Battleship No. 36’s final resting place, visited 15,000 feet down

USS Nevada (BB-36) survived the hell of Pearl Harbor and was famously the only battleship able to get underway that day. Repaired and returned to service, she earned seven battlestars from France to Okinawa and, in the end, was subjected to far more damage post-war.

From DANFS:

Nevada arrived at Bikini atoll on 31 May 1946 and was one of 84 targets used in Crossroads. The tests consisted of two detonations, the first Test Able, an airburst, on 1 July, and the second, Test Baker, an underwater explosion, on 25 July. Despite extensive damage and contamination, the ship survived the blasts and returned to Pearl Harbor to be decommissioned on 29 August. She was sunk by the cumulative damage of surface gunfire, aerial bombs and torpedoes, and rocket fire off Hawaii on 31 July 1948. Nevada was stricken from the Navy Register on 12 August 1948.

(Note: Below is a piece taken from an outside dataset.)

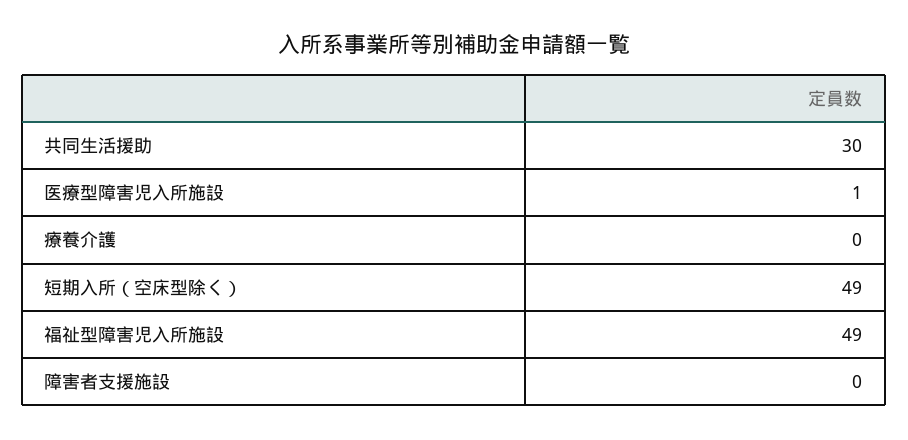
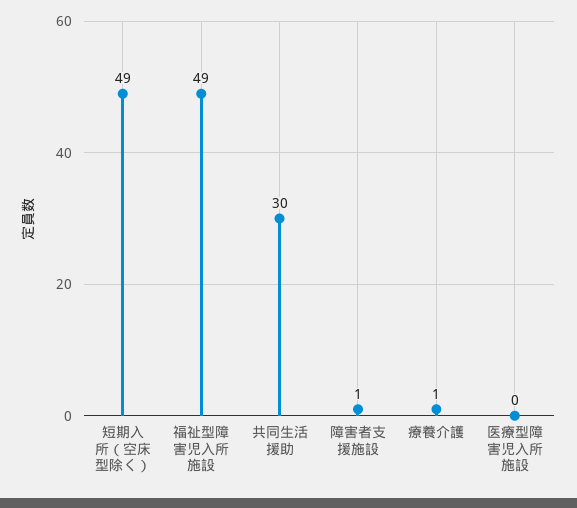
医療型障害児入所施設: 1 -> 0
療養介護: 0 -> 1
障害者支援施設: 0 -> 1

Nevada being sunk in ordnance tests off Pearl Harbor on 31 July 1948. (U.S. Navy Photograph 80-G-498257 National Archives and Records Administration, Still Pictures Division, College Park, Md.)

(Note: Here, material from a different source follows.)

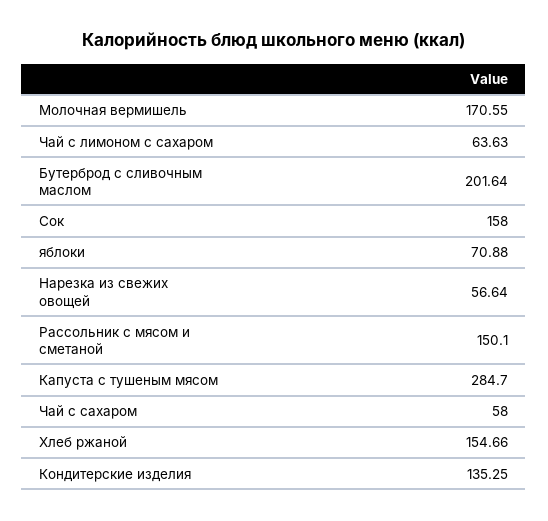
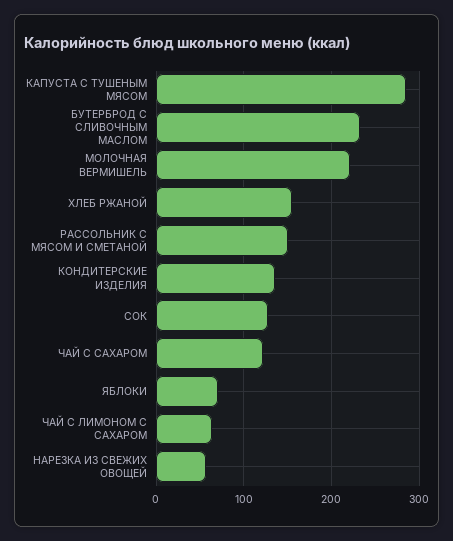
Молочная вермишель: 170.55 -> 220
Бутерброд с сливочным маслом: 201.64 -> 230
Сок: 158 -> 130
Чай с сахаром: 58 -> 120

Now, over 71 years since she took her plunge to the ocean floor over 15,000 feet down, she has been discovered and documented.

SEARCH, Inc. and Ocean Infinity are pleased to announce the discovery of USS Nevada, one of the U.S. Navy‘s longest-serving battleships. The wreck was located 3 miles deep in the Pacific during a joint expedition that combined SEARCH, Inc.‘s maritime archaeologists and Ocean Infinity‘s robotic technology and deep-water search capability. The veteran battleship, which survived Pearl Harbor, German artillery, a kamikaze attack, and two atomic blasts, is a reminder of American perseverance and resilience.”

The stern of the wreck has the remains of “36” and “140.” Nevada’s designation was BB-36 and the 140 was painted on the structural “rib” at the ship’s stern for the atomic tests to facilitate post-blast damage reporting. Photo courtesy of Ocean Infinity / SEARCH, Inc.

By the end of World War II, Nevada carried thirty-two 40mm Bofors antiaircraft guns. The airplane had changed naval warfare and guns like this helped the crew fight off enemy attacks from the air. This 40mm gun, still in its gun “tub,” is mounted next to a partly fallen, standard-issue Mark 51 “gun director” used by the crew to direct the fire of these guns. Photo courtesy of Ocean Infinity / SEARCH, Inc.

USS Nevada, like other ships at Bikini, was a floating platform for military equipment and instruments designed to see what the atomic bomb would do to them. One of four tanks placed on Nevada, this is either a Chaffee or Pershing tank that survived a 23-kiloton surface blast and a 20-kiloton underwater blast and remained on Nevada until the ship was sunk off Hawai’i on July 31, 1948. Photo courtesy of Ocean Infinity / SEARCH, Inc.